A recent study from Business Insider illuminated social media demographics for 2014 across major sites and apps. Marketers and advertisers take note: things in the world of social aren’t quite the same as they used to be.
Social Media Demographics 2014
Anecdotally, it seems like every young person I speak to either "doesn’t use Facebook at all" anymore, or uses it in a severely reduced capacity (once your grandparents’ friends have adopted something, it is apparently no longer “cool”). But the actual numbers tell a different story, with Facebook’s audience still skewing very young--so young, in fact, that many luxury brands advertising on Facebook are seeing worse results there than from ads placed in magazines.
You remember magazines, right?
On the other hand, brands advertising low-consideration impulse purchases or driving app downloads are still showing phenomenal, cost-effective results on Facebook. As a result, a number of advertisers--particularly those who value CPI (Cost Per Install)--are using Facebook as their only digital strategy.
To those individuals, I’ll just say this: Facebook accounts for 17% of time spent on mobile (source: Flurry Analytics and Comscore). An admittedly huge share of user attention, but hardly the whole picture. At a certain point, an increasing ad presence on Facebook will see diminishing returns, cutting off other potential avenues for visibility and audience engagement.
Yet there’s no denying that Facebook is the alpha dog when it comes to time spent on mobile. Its 17% of the pie is a bigger slice than any other mobile resource--including mobile web browsers. It’s no surprise that Facebook just topped $200 billion in value, thanks to a huge influx of mobile advertising revenue.
One thing major brands should bear in mind about Facebook marketing: in the coming months, the social giant will be imposing stricter limits on total organic reach--meaning the biggest brand players on Facebook will have to start paying for all that exposure.
Twitter has become the world’s go-to source of snackable news content, with BI reporting that 83% of consumers have been getting news from Twitter as far back as 2012. Twitter’s demographics are based in urban areas, where the 140 character limit is a perfect fit with fast-paced lifestyles.
Twitter Best Practices: schedule high-priority tweets just after lunch, Monday-Thursday (1pm-3pm performs best). Once people start to slip into their more leisurely “weekend mode” after 3pm on Friday, Twitter engagement drops to its lowest point.
While once considered nothing more than a discovery point for job postings and resumes, the LinkedIn of 2014 has long-since become a social media marketing focal point for a number of different B2B and B2C brands. In terms of demographics, the user base is primarily white-collar and much more educated than on other social networks, with higher average discretionary income, to boot.
Reaching your audience on LinkedIn is all about coordinating posts around the natural rhythms of the workday, either hitting people right when they arrive in the morning and are settling into their day, or near the end of business hours--when they have wrapped up the day’s more pressing tasks and minds are beginning to wander.

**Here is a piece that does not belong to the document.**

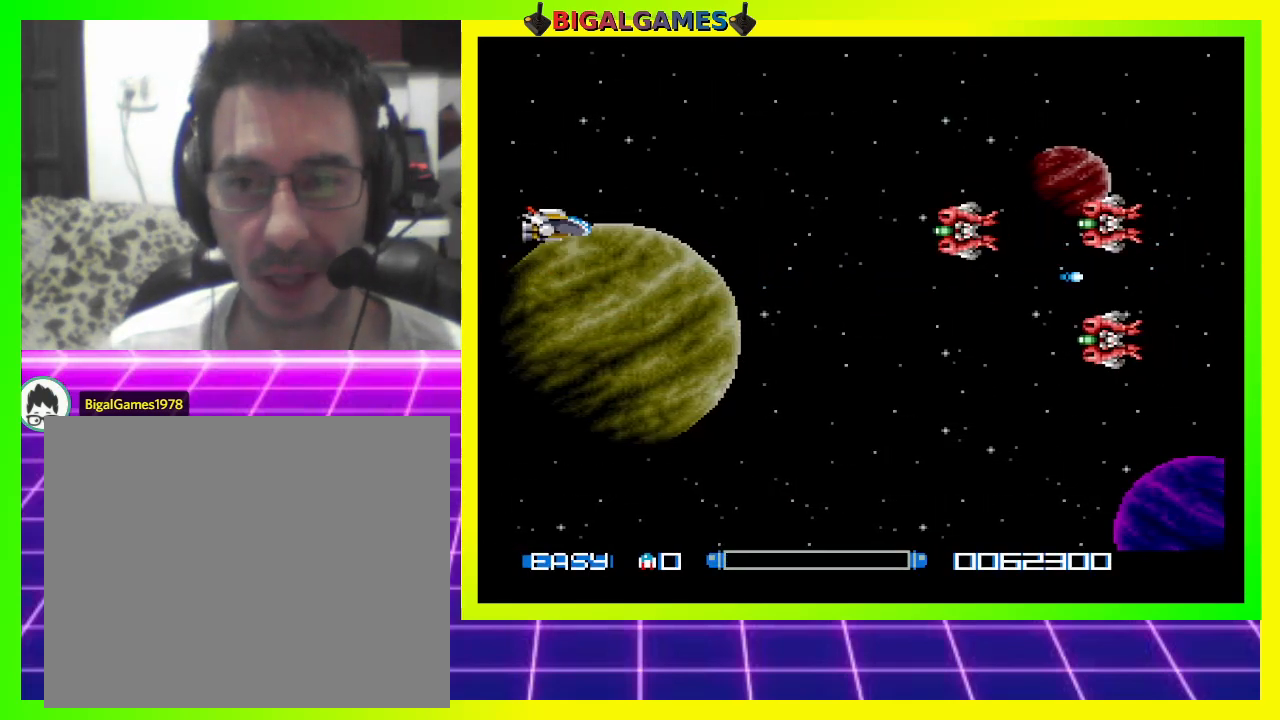
{"buttons": ["DPAD_DOWN", "DPAD_RIGHT"], "right_stick": "center", "events": [[33, "CROSS", "up"], [33, "DPAD_DOWN", "down"], [100, "CROSS", "down"], [167, "CROSS", "up"], [167, "DPAD_RIGHT", "down"], [233, "CROSS", "down"], [300, "CROSS", "up"], [400, "CROSS", "down"], [467, "CROSS", "up"]]}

Pinterest rules on tablets. With it’s more visual interface, it’s a naturally better fit on devices with larger screens, and as a result it accounts for practically 50% of all social media shared on iPads. The verticals dominating on Pinterest tend to skew towards more domestic themes: cooking, crafts, family, & parenting.
This is unsurprising, given the fact that tablet devices are still primarily used in the home as secondary screens for desktop and television. If you are marketing on Pinterest, think "tablet"--meaning older, higher-income demographics will be your biggest audience. In fact, a study from Mediabistro reported that 15x as many adults use Pinterest, compared to teenagers--making it the only social media channel where older users dramatically outnumbered younger demographics.
BI reports that in 2014, 9 out of 10 Instagram users are under the age of 35, meaning brands hoping to market to older demographics there will be aiming at a very small target. But Instagram is still a natural fit for youthful, visual-centric verticals like apparel and entertainment.
Tumblr has the most dedicated users, which BI describes as “interested in self-expression.” A 2013 study performed by Posthaven co-founder Garry Tan found that, amongst younger demographics, a higher percentage use Tumblr “regularly” compared to Facebook.
While social media is obviously of major interest to both sexes, women account for a significantly higher percentage of social media use--about 15% higher, across every single venue in 2014. This ties into an overall better engagement females have with social media. In FunMobility’s recent study on Advertising to Millennials, we found that young women were much more interested in receiving ads through social sites than their male counterparts.